Now whenever they benchmark games with RT support they usually say something along the lines of "well, NVIDIA is clearly ahead of AMD, but who really wants the performance hit of RT anyway?"
If I was NVIDIA I wouldn't keep them on the list of outlets that get free cards either.
I don't really like the way they're framing this as being "banned" from receiving future samples. They just aren't on the list for getting a free GPU any more. They aren't
banned from anything.
Let me just remind you:
In its eagerness to showcase just how important HDR (High Dynamic Range) support is for the image quality of the future, NVIDIA set up a display booth on Computex, where it showcased the difference between SDR (Standard Dynamic Range) and HDR images. However, it looks as if the green company was...
www.techpowerup.com
The source of this was a Hardware Canucks video where Dmitry claimed that NVIDIA must have intentionally made the SDR image look worse because a factory reset of the monitor; i.e. taking it out of the calibrated sRGB mode, ended up making it look brighter and more vibrant than the HDR image.

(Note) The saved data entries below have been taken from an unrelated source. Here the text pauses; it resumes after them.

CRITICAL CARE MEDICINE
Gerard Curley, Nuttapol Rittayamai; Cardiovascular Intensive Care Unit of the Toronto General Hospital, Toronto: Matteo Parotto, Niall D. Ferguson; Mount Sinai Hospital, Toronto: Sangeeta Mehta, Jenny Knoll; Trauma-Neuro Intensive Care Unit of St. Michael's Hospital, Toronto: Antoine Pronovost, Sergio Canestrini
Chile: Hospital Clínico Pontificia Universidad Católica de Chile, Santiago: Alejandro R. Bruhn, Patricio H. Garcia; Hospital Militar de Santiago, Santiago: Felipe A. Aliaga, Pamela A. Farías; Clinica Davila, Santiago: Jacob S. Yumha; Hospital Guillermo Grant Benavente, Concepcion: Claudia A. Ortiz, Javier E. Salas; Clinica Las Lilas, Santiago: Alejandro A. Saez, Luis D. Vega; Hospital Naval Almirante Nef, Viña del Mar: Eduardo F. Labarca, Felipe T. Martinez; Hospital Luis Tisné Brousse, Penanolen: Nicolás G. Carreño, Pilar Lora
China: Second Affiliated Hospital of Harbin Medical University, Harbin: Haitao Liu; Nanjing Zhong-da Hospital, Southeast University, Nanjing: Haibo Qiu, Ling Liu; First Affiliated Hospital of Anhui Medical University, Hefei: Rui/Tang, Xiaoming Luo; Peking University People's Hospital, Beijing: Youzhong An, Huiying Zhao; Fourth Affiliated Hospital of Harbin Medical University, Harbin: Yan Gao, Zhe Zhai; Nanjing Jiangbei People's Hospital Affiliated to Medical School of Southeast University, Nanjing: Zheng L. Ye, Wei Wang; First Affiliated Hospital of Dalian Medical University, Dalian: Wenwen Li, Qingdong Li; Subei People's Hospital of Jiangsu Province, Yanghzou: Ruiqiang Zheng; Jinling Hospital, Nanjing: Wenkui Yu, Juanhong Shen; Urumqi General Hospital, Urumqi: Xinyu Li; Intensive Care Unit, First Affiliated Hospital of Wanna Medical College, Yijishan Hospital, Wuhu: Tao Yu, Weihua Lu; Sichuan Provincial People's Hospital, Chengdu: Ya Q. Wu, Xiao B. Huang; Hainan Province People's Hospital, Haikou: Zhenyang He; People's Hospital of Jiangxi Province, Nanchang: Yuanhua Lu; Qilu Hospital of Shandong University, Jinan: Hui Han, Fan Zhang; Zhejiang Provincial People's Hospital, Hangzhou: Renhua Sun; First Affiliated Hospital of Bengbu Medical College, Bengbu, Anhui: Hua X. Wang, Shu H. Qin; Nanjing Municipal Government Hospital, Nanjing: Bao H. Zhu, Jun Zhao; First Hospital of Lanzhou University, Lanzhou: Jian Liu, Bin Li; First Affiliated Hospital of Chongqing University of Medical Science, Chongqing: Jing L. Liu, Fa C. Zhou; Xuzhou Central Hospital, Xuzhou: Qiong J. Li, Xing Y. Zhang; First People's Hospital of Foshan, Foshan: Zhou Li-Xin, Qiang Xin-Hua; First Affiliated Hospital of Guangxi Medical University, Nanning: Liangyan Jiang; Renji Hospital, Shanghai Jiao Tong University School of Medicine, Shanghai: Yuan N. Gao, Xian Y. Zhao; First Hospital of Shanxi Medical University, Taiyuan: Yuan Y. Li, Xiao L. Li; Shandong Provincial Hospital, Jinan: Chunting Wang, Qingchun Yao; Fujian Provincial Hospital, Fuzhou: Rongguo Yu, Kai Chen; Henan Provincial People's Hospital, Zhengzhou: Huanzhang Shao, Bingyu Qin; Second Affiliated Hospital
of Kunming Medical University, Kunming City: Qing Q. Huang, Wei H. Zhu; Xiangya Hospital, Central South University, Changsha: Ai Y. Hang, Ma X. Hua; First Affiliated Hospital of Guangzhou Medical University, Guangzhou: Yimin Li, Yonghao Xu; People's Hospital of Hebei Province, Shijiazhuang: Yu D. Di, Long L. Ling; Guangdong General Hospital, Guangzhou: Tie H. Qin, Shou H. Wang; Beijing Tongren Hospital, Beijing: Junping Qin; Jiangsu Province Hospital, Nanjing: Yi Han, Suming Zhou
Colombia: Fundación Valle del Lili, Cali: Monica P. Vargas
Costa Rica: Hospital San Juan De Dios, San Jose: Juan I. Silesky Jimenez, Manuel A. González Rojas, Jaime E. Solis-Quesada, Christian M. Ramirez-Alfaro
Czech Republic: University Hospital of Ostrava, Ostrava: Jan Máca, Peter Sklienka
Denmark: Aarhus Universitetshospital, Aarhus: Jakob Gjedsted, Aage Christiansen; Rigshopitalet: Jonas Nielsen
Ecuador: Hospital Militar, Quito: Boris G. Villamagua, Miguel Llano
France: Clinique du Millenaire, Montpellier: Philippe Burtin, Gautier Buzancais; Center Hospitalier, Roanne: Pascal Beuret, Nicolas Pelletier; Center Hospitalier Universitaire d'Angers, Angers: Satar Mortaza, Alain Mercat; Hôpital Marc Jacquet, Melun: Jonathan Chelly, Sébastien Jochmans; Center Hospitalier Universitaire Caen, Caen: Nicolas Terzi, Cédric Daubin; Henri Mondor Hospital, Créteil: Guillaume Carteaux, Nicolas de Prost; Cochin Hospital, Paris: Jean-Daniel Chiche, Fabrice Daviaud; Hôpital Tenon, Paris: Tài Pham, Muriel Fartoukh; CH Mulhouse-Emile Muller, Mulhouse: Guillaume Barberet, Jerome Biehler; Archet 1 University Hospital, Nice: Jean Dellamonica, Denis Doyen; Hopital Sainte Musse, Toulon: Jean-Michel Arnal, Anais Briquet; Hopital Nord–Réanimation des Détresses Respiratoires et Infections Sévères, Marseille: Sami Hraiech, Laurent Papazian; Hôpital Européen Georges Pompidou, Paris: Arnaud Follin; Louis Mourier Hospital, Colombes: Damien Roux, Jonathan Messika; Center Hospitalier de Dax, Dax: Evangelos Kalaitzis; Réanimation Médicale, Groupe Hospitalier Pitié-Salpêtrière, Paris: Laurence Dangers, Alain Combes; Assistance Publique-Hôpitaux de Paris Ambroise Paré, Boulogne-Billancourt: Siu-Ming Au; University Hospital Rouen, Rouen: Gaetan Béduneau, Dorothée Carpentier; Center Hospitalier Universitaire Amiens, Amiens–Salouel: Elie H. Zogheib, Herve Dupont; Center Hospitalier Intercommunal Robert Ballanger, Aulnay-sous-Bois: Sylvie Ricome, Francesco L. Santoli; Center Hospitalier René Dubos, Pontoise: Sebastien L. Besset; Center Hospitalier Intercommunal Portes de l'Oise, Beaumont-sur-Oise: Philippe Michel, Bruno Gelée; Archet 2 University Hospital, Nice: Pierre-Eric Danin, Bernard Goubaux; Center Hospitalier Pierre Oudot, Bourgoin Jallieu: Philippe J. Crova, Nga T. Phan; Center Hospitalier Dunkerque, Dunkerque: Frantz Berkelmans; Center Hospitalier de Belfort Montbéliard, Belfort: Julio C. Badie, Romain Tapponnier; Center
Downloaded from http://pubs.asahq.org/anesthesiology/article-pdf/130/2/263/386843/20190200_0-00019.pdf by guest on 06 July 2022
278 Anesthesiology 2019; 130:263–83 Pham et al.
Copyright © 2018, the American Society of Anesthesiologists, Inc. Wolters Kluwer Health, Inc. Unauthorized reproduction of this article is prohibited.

On my ASUS monitor, even the sRGB mode is not entirely accurate, since it locks the backlight to 50 when the correct setting is 30 (100 nits).
If you actually look at the comparison, the backlight is cranked up and the image lacks any depth after the factory reset.
An inaccurate SDR image can easily be made brighter and more vibrant than an accurate HDR one, and an HDR display lets you take SDR further out-of-spec.
You need to be comparing an accurate SDR image to an accurate HDR image in a side-by-side.
The benchmark for a game in development called boundary also had issues with reflections on AMD hardware.
I wonder if this is actually a bug, or another of their "optimizations" like having the driver limit tessellation back when their GPUs couldn't handle it nearly as well as NVIDIA's - which would often break effects in games (but run better) or going much further back, when they did similar things for Quake 3.